If we think about the future as a product of power structures operating at the level of desire, and consider both psychological and socio-anthropological implications of power moving us to do anything-to-everything, then we have to keep a critical eye on the present and past. The critique must give way to resistance, because no system is closed and no power structure could exist without resistance; since we must change how hard the world has been and will become for the oppressed, we must take full advantage of our pocket of action against power. This can come from consumer power, legal power to social power and public persuasion. People must be impressed upon and have a counter-conversation once and a while, even to ethnographically research our neighbor.

Today I was talking with someone about the big oil spill BP caused. We discussed how there is a crucial moment approaching in regards to our dependency on oil to carry the weight of hyper-industrial and highly technological Western countries like the US. Could this disaster give enough public outcry and demystification about the process of Progress-by-any-means-necessary? The future is literally set in front of the consumer and I predict the following: for some time, people will urge a publicly funded research program for alternative fuel sources. IFF no body cuts the funding after media attention halts (when the news gets bored of the now, when the now becomes a then, but not a past), then there will be a public interest in the fashion of alternative fuel. For a year maybe people will buy into the trend, on a mainstream level embracing corn utensils, converting engines, buying entirely new cars because we refuse to pay European oil prices (what would amount to $20 a gallon). Then, as usual northern industrialists often have done, the price of living will get higher, people will become disenchanted because they expect some immediate results (that could never surface in such a short span of time) around global warming, fuel dependency, and 'progress' and the major companies that fucked us up today will lobby their way into power once again, fucking us into the next century. The recession will monopolize existing powerhouses and blight any competing alternatives in the fuel industry. In 20 years max we'll have another oil crisis.

If there was a serious effort on the part of our government (which seems unlikely but not impossible [important distinction]) to regulate existing reliance on oil and incentivize alternative use, and a consciousness as a consumer group that we all can change how things work, we can see a new future.

500 teachers are being laid off in Ohio, and entire sports programs in low income areas of New Jersey are being completely taken away. The educational system has worked to give 'our future' (a true yet seemingly loaded slogan for DARE and the like) the least analytic capability. Without critique, resistance can be dangerous, and therefore will not be effective or long lasting. Also, if the people 'act out' after being disenfranchised for so long, they will buy into their own oppression through committing themselves against each other racially, along gender and sexuality lines, and most explicitly along class lines.

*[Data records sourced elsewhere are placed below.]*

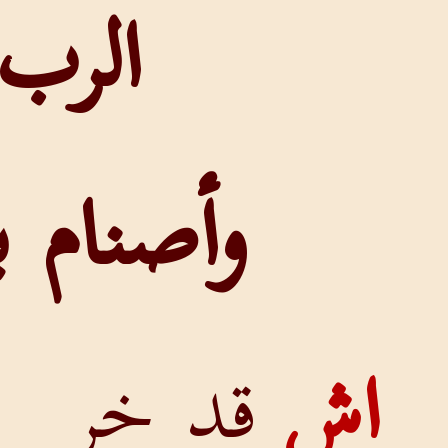
الرب
وأصنام بابل
قد خر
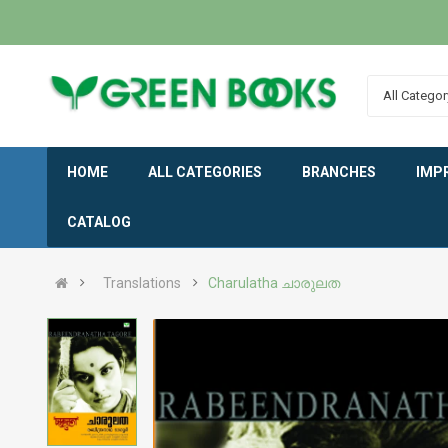
All Categor
HOME
ALL CATEGORIES
BRANCHES
IMP
CATALOG
Translations
Charulatha ചാരുലത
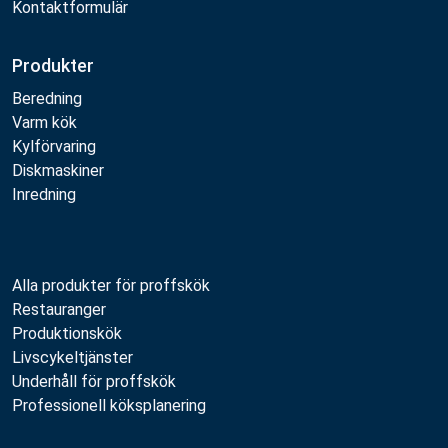
Kontaktformulär
Produkter
Beredning
Varm kök
Kylförvaring
Diskmaskiner
Inredning
Alla produkter för proffskök
Restauranger
Produktionskök
Livscykeltjänster
Underhåll för proffskök
Professionell köksplanering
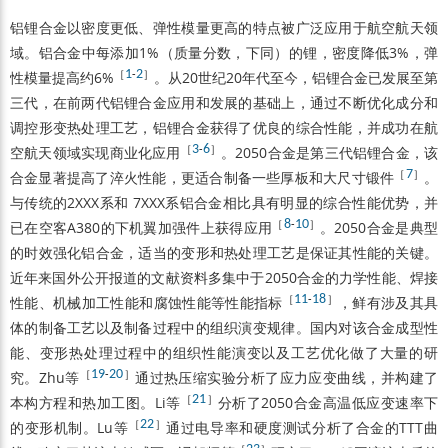
铝锂合金以密度更低、弹性模量更高的特点被广泛应用于航空航天领
域。铝合金中每添加1%（质量分数，下同）的锂，密度降低3%，弹
［
1
-
2
］
性模量提高约6%
。从20世纪20年代至今，铝锂合金已发展至第
三代，在前两代铝锂合金应用和发展的基础上，通过不断优化成分和
调控形变热处理工艺，铝锂合金获得了优良的综合性能，并成功在航
［
3
-
6
］
空航天领域实现商业化应用
。2050合金是第三代铝锂合金，该
［
7
］
合金显著提高了淬火性能，更适合制备一些厚板和大尺寸锻件
。
与传统的2XXX系和 7XXX系铝合金相比具有明显的综合性能优势，并
［
8
-
10
］
已在空客A380的下机翼加强件上获得应用
。2050合金是典型
的时效强化铝合金，适当的变形和热处理工艺是保证其性能的关键。
近年来国外公开报道的文献资料多集中于2050合金的力学性能、焊接
［
11
-
18
］
性能、机械加工性能和腐蚀性能等性能指标
，鲜有涉及其具
体的制备工艺以及制备过程中的组织演变规律。国内对该合金成型性
能、变形热处理过程中的组织性能演变以及工艺优化做了大量的研
［
19
-
20
］
究。Zhu等
通过热压缩实验分析了应力应变曲线，并构建了
［
21
］
本构方程和热加工图。Li等
分析了2050合金高温低应变速率下
［
22
］
的变形机制。Lu等
通过电导率和硬度测试分析了合金的TTT曲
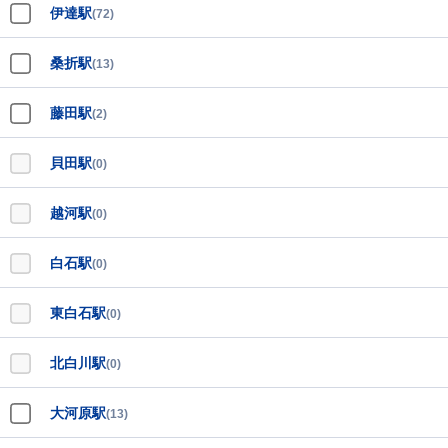
伊達駅
(72)
桑折駅
(13)
藤田駅
(2)
貝田駅
(0)
越河駅
(0)
白石駅
(0)
東白石駅
(0)
北白川駅
(0)
大河原駅
(13)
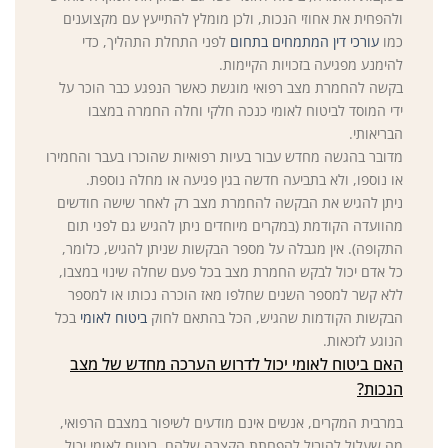
ולהפחית את אחוזי הנכות, ולכן מומלץ להתייעץ עם מקצוענים
כמו
עורכי דין המתמחים בתחום
לפני התחלת התהליך, כדי
להימנע מפגיעה בזכויות הקיימות.
בקשה להחמרת מצב רפואי מוגשת כאשר הנפגע כבר הוכר על
ידי המוסד לביטוח לאומי כנכה חלקי וחלה החמרה במצבו
הבריאותי.
מדובר בהגשה מחדש עבור בעיות רפואיות שהוכרו בעבר והחמירו
או נוספו, ולא בתביעה חדשה בגין פגיעה או מחלה נוספת.
ניתן להגיש את הבקשה להחמרת מצב רק לאחר שישה חודשים
מהוועדה הקודמת (במקרים מיוחדים ניתן להגיש גם לפני תום
התקופה). אין מגבלה על מספר הבקשות שניתן להגיש, כלומר,
כל אדם יכול לבקש החמרת מצב בכל פעם שחלה שינוי במצבו,
ללא קשר למספר השנים שחלפו מאז הוכרה נכותו או למספר
הבקשות הקודמות שהגיש, הכל בהתאם לחוק
ביטוח לאומי
בכל
הנוגע לזכאות.
האם ביטוח לאומי יכול לדרוש הערכה מחדש של מצב
הנכות?
במרבית המקרים, אנשים אינם מודעים לשיפור במצבם הרפואי,
מה שעלול להוביל להפחתת הקצבה שלהם. ביטוח לאומי יכול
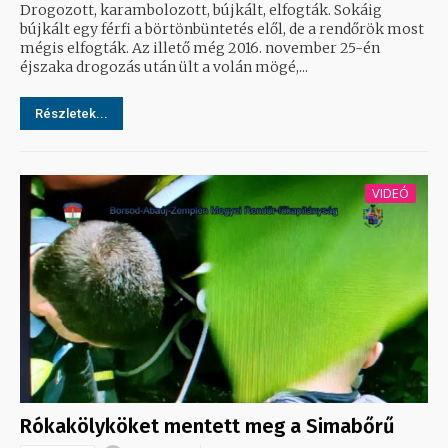
Drogozott, karambolozott, bújkált, elfogták. Sokáig
bújkált egy férfi a börtönbüntetés elől, de a rendőrök most
mégis elfogták. Az illető még 2016. november 25-én
éjszaka drogozás után ült a volán mögé,...
Részletek...
VIDEÓ
Rókakölyköket mentett meg a Simabőrű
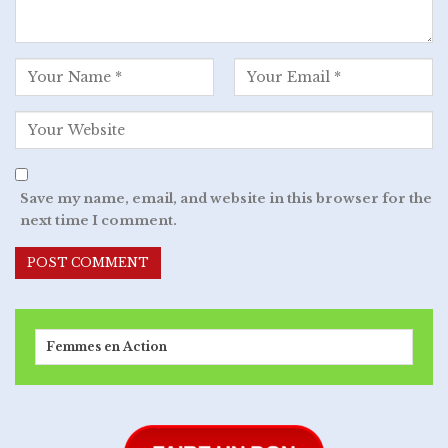
Save my name, email, and website in this browser for the
next time I comment.
Femmes en Action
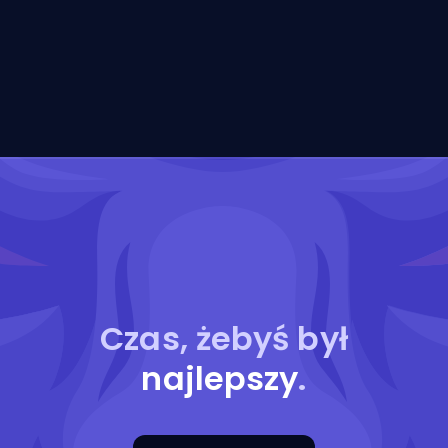
Czas, żebyś był
najlepszy
.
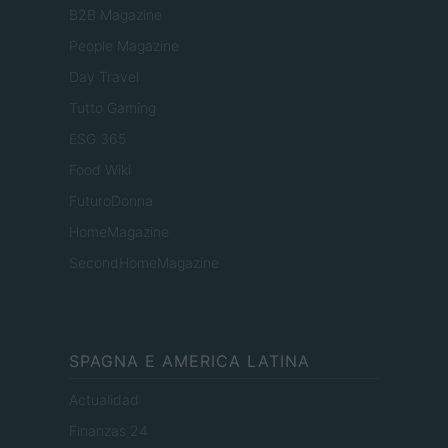
B2B Magazine
People Magazine
Day Travel
Tutto Gaming
ESG 365
Food Wiki
FuturoDonna
HomeMagazine
SecondHomeMagazine
SPAGNA E AMERICA LATINA
Actualidad
Finanzas 24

We have to demystify the future. It is not what happens but what we let happen. I feel like every person I know watches the news like a movie or another reality TV show, strung along by 'sub par' plot lines because apathy is endorsed. We literally have apathism, where people are offended when we disagree with any single major or minor political view. Moreover, they never even think they have a political view to begin with. They claim that the way things are will remain unchanged regardless of how much we know about them and how wrong we know they are. The fact that there are so many problems in the world and, therefore, so many causes to get behind more often leaves people indifferent to the entire enterprise of being socially conscious. As if it were a sport that they could choose to pick up if the season was right.

This first post might seem a little dry but I'm getting used to this format. Shouting into the void will eventually refine itself into specific and eclectic thought streams. The topics will range from fashion [theory], TV commercials and shows, futuristic films, what will soon be called neofuturism, global and local news stuffs and philosophy, cultural studies and lit theory inspired jargon. Please post any thoughts on improvement, to argue, to ramble absurdist phrases in the comment box.